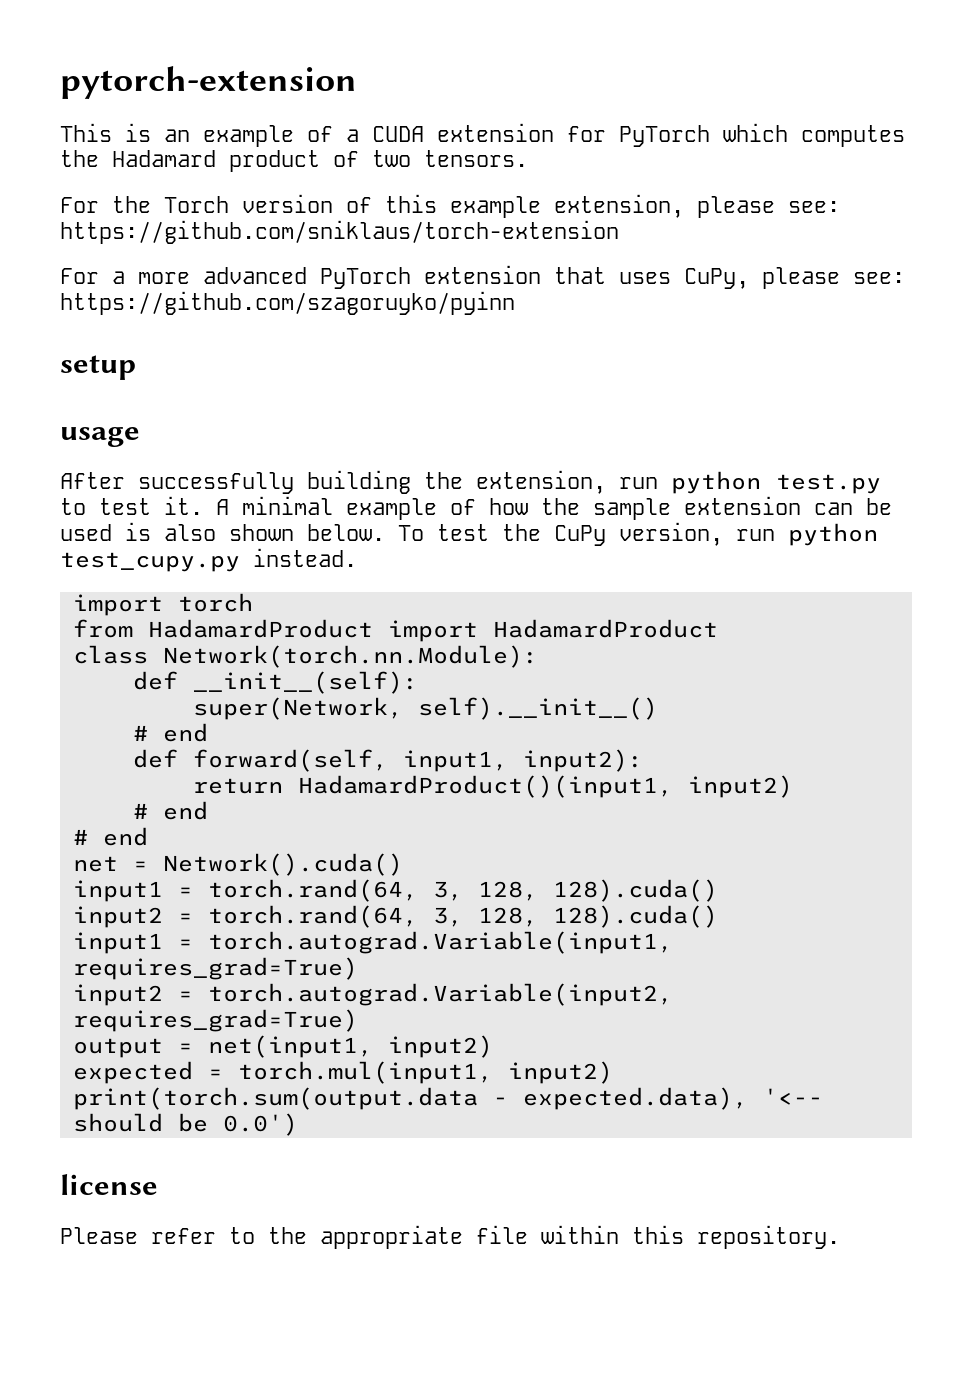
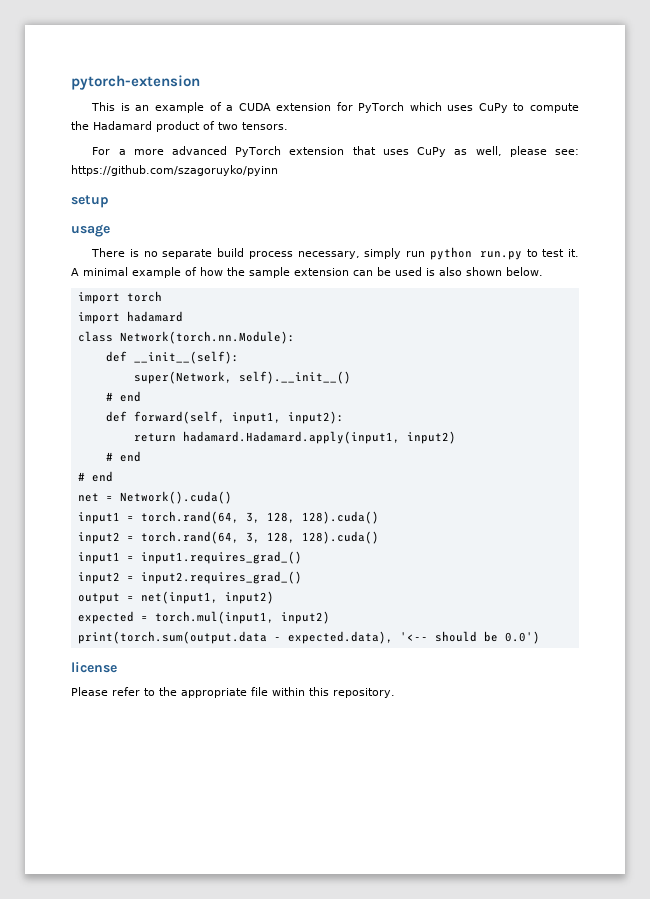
[801,125,905,147] computes -> [447,103,579,113] uses CuPy to compute
[60,194,840,218] [60,220,619,244] // For the Torch version of this example extension, please see: https://github.com/sniklaus/torch-extension -> (288, 126) none
[684,268,749,289] CuPy, -> [417,146,502,157] CuPy as well,
[60,470,881,494] After successfully building the extension, run python test.py -> [91,247,522,260] There is no separate build process necessary, simply run python run.py
[398,522,878,546] [60,548,357,572] [72,593,253,616] [72,619,718,642] To test the CuPy version, run python test_cupy.py instead. // import torch // from HadamardProduct import HadamardProduct -> [77,291,162,304] [77,311,183,324] // import torch // import hadamard
[297,775,673,798] HadamardProduct()(input1, -> [182,431,400,444] hadamard.Hadamard.apply(input1,
[207,931,673,954] [72,957,358,980] [72,983,673,1006] [72,1009,358,1032] torch.autograd.Variable(input1, requires_grad=True) // input2 = torch.autograd.Variable(input2, requires_grad=True) -> [140,551,302,564] [77,571,302,584] input1.requires_grad_() // input2 = input2.requires_grad_()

▸ What is needed: Within the listing, how many lines hold the string "test"? Answer with the number alone.

▸ Exercise output: 2